If the deducted amount differs from the calculated amount, read the T4/RL-1 - Employment Income help topic if you want to make an adjustment.

Reporting change for pensionable earnings

Under the previous rules (before January 1, 2012), as an employer you had to stop deducting CPP contributions from an employee's pensionable earnings when the employee:

  • was 60 to 70 years of age; and
  • gave you proof that he or she was receiving a CPP or Quebec Pension Plan (QPP) retirement pension (for example, an award letter issued by Human Resources and Skills Development Canada).

Since January 1, 2012, you may have to deduct CPP contributions from the pensionable earnings you pay an employee who is 60 to 70 years of age, even if the employee is receiving a CPP or QPP retirement pension.

Under the new rules, an employee who works and receives a CPP or QPP retirement pension now has to contribute to the CPP if he or she is:

  • 60 to 65 years of age;
  • 65 to 70 years of age, unless the employee has filed an election with you or another employer to stop paying CPP contributions (the election will take effect on the first day of the month following the month the employee provides you with a completed and signed election form);
  • 65 to 70 years of age, if the employee revoked his or her election to stop paying CPP contributions in 2013 or later.

Notes
These legislative amendments do not affect the salary or wages of an employee who is considered to be disabled under the CPP or QPP, nor do they affect the salary and wages of a person who has reached 70 years of age. Do not deduct CPP contributions from the salary and wages that you pay these employees.

Employees working in Quebec and other workers not subject to the CPP are not affected by these changes.

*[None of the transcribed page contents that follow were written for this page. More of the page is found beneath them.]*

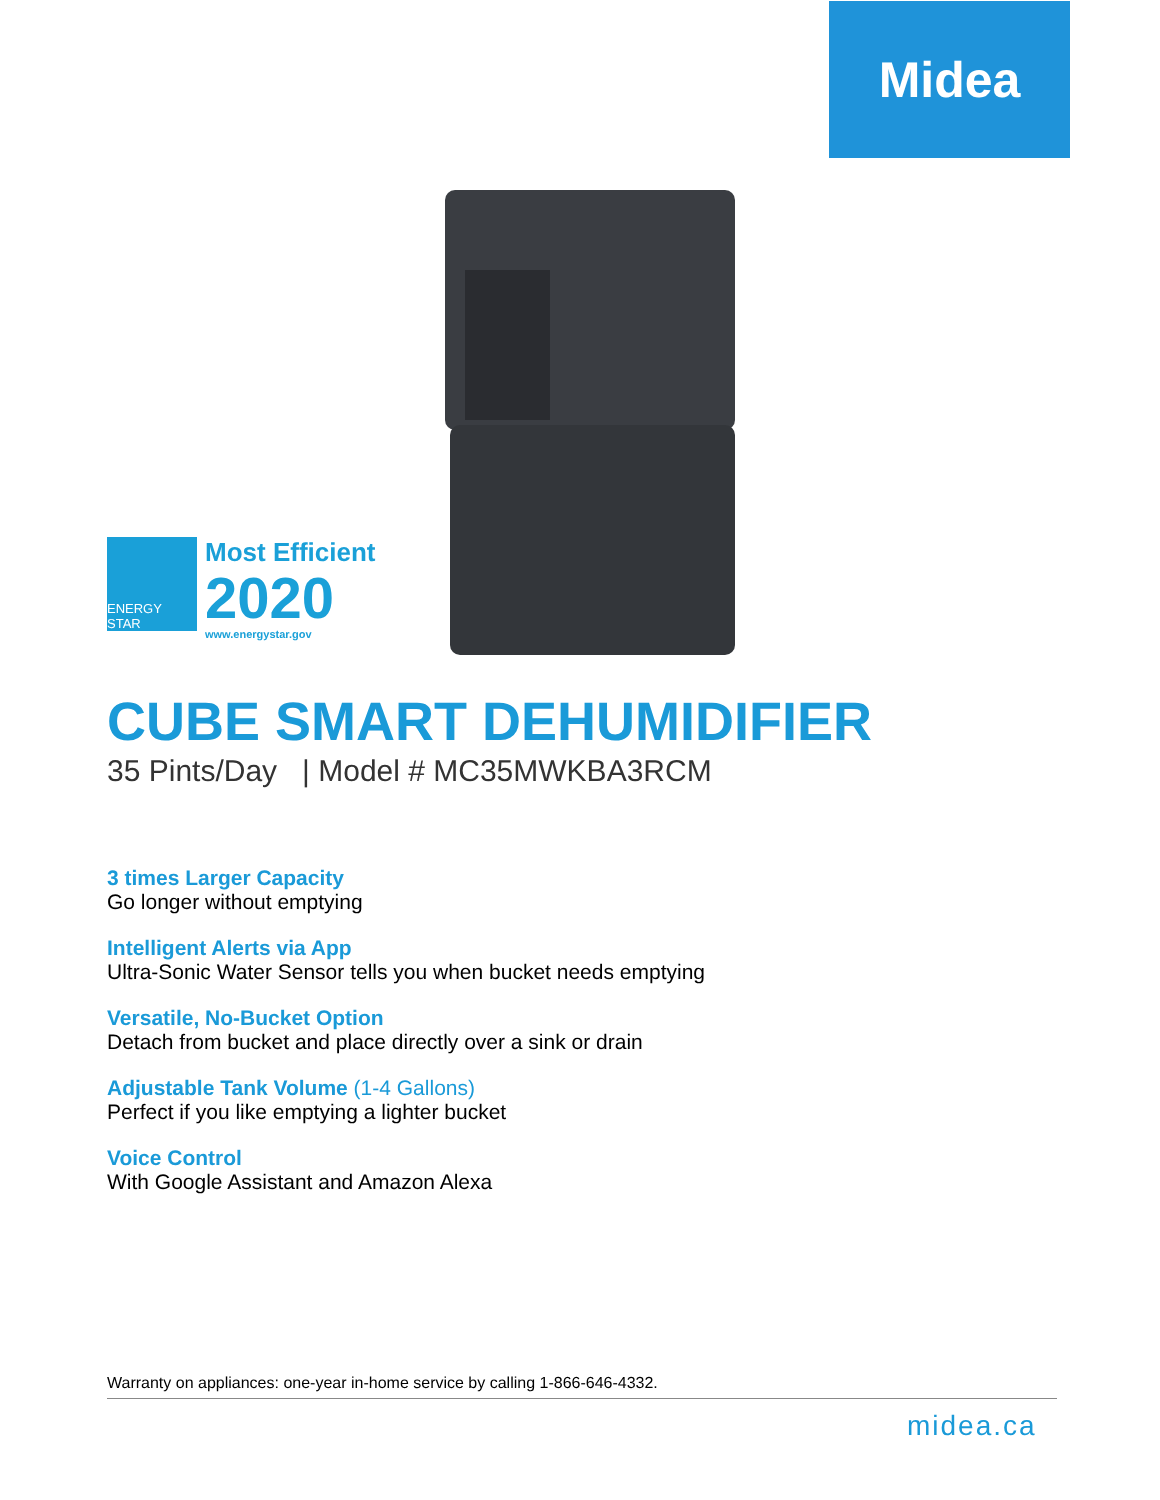Midea
ENERGY STAR
Most Efficient
2020
www.energystar.gov
CUBE SMART DEHUMIDIFIER
35 Pints/Day | Model # MC35MWKBA3RCM
3 times Larger Capacity
Go longer without emptying
Intelligent Alerts via App
Ultra-Sonic Water Sensor tells you when bucket needs emptying
Versatile, No-Bucket Option
Detach from bucket and place directly over a sink or drain
Adjustable Tank Volume (1-4 Gallons)
Perfect if you like emptying a lighter bucket
Voice Control
With Google Assistant and Amazon Alexa
Warranty on appliances: one-year in-home service by calling 1-866-646-4332.
midea.ca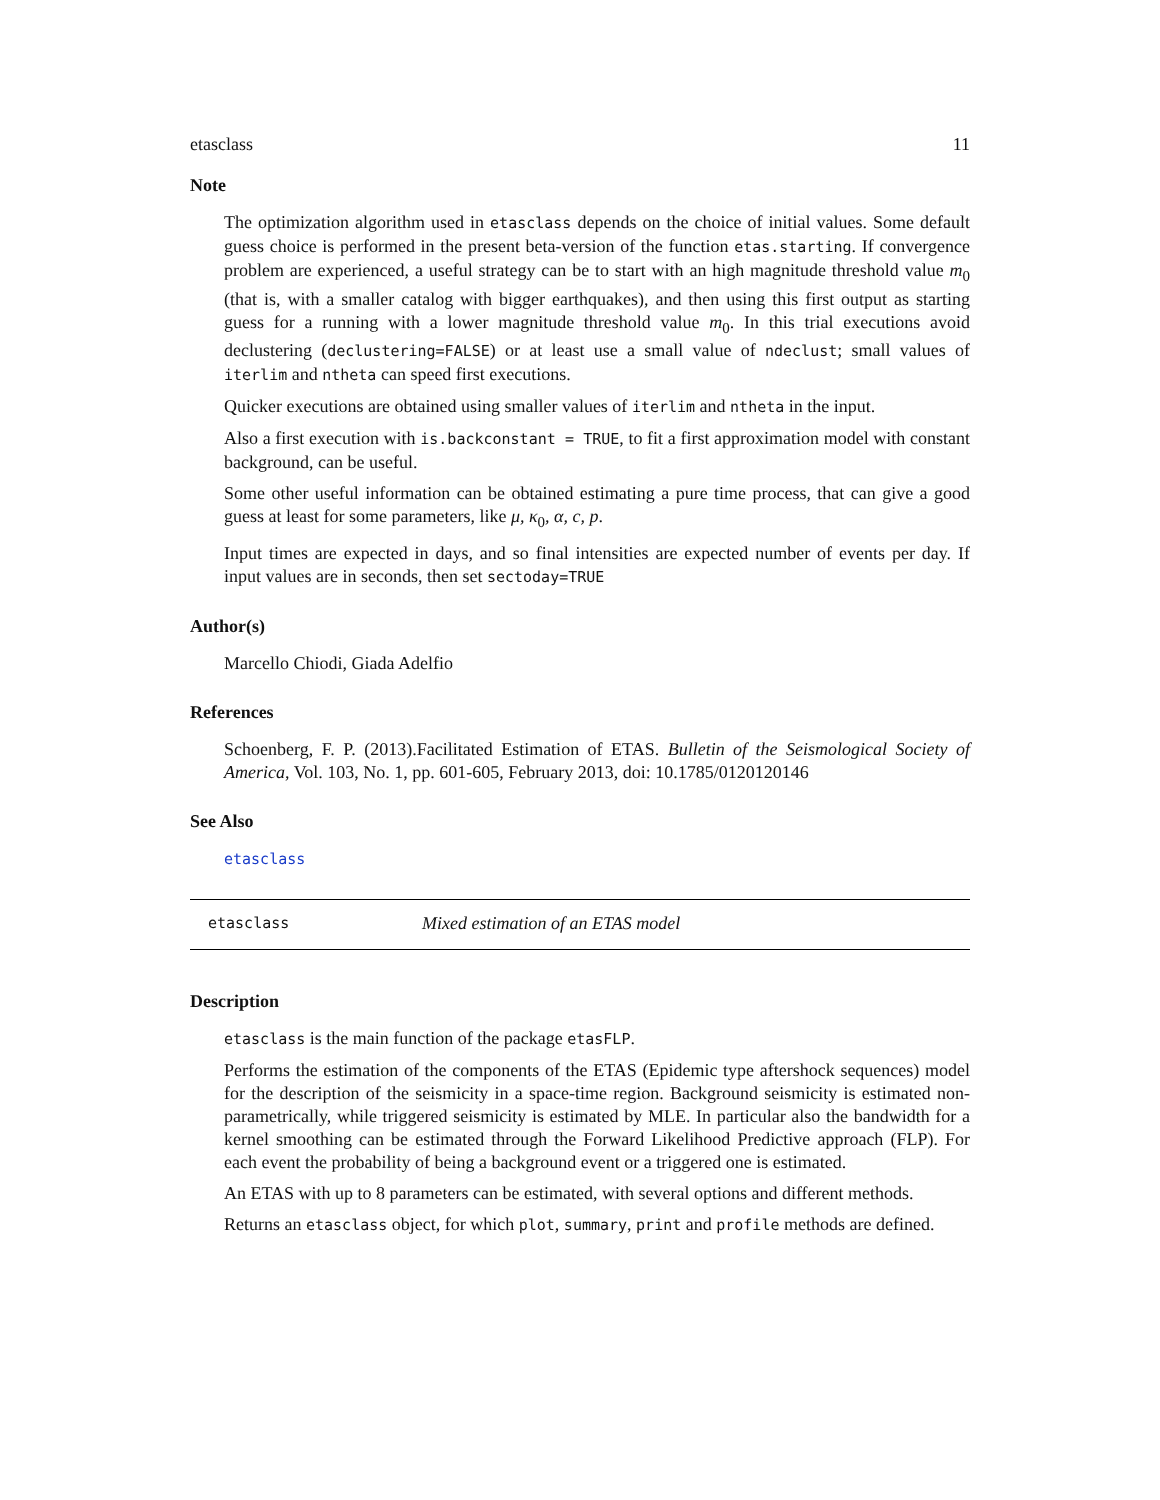etasclass 11
Note
The optimization algorithm used in etasclass depends on the choice of initial values. Some default guess choice is performed in the present beta-version of the function etas.starting. If convergence problem are experienced, a useful strategy can be to start with an high magnitude threshold value m<sub>0</sub> (that is, with a smaller catalog with bigger earthquakes), and then using this first output as starting guess for a running with a lower magnitude threshold value m<sub>0</sub>. In this trial executions avoid declustering (declustering=FALSE) or at least use a small value of ndeclust; small values of iterlim and ntheta can speed first executions.
Quicker executions are obtained using smaller values of iterlim and ntheta in the input.
Also a first execution with is.backconstant = TRUE, to fit a first approximation model with constant background, can be useful.
Some other useful information can be obtained estimating a pure time process, that can give a good guess at least for some parameters, like μ, κ<sub>0</sub>, α, c, p.
Input times are expected in days, and so final intensities are expected number of events per day. If input values are in seconds, then set sectoday=TRUE
Author(s)
Marcello Chiodi, Giada Adelfio
References
Schoenberg, F. P. (2013).Facilitated Estimation of ETAS. Bulletin of the Seismological Society of America, Vol. 103, No. 1, pp. 601-605, February 2013, doi: 10.1785/0120120146
See Also
etasclass
etasclass Mixed estimation of an ETAS model
Description
etasclass is the main function of the package etasFLP.
Performs the estimation of the components of the ETAS (Epidemic type aftershock sequences) model for the description of the seismicity in a space-time region. Background seismicity is estimated non-parametrically, while triggered seismicity is estimated by MLE. In particular also the bandwidth for a kernel smoothing can be estimated through the Forward Likelihood Predictive approach (FLP). For each event the probability of being a background event or a triggered one is estimated.
An ETAS with up to 8 parameters can be estimated, with several options and different methods.
Returns an etasclass object, for which plot, summary, print and profile methods are defined.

For more information about these changes, consult the page Changes for employers on the CRA Web site.

CPP Proration

The CPP contribution must be prorated in the following circumstances:

  • the employee turns 18 in the year;
  • the employee turns 70 in the year;
  • the employee starts receiving a retirement pension from the CPP or the QPP, is between 65 and 70 years of age and has elected to stop contributing to the CPP;

  • the employee is considered to be disabled under the CPP or QPP;
  • the employee dies in the year.

In these cases, first override box 26 to enter the difference between the employee’s total income for the year (box 14) and the remuneration paid to the employee in any one of the following periods:

  • before and during the month the employee turned 18;
  • after the month the employee turned 70;
  • during the months the employee was considered to be disabled under the Canada or Québec Pension Plan;
  • the period starting the first day of the month following the month where the employee gave you a copy of form CPT30, Election to Stop Contributing to the Canada Pension Plan, or Revocation of a Prior Election;

  • after the month the employee died.

Then, enter the number of weeks during which the employee was eligible to contribute to the CPP in the box titled "Periods of pensionable employment CPP/QPP." Enter the number of weeks included in either:

  • the period after the employee turns 18;
  • the period before the employee turns 70;
  • the period prior to the first day of the month following the month where the employee gave you a copy of form CPT30, Election to Stop Contributing to the Canada Pension Plan, or Revocation of a Prior Election;

  • the period during which the employee was not considered disabled; or
  • the period before death.

QPP Proration

Contributions to the QPP also have to be prorated, but only in the following circumstances:

  • the employee turns 18 in the year;
  • the employee is considered to be disabled under the CPP or QPP;
  • the employee dies in the year.

In such cases, proceed as indicated above in the CPP section. Do not forget, however, to override both box 26 of the T4 slip and box G of the RL-1 slip to enter pensionable earnings.

Note: A proration is not performed in the case of an employee who turns 70 or who begins to receive a retirement pension from the CPP or QPP in the year.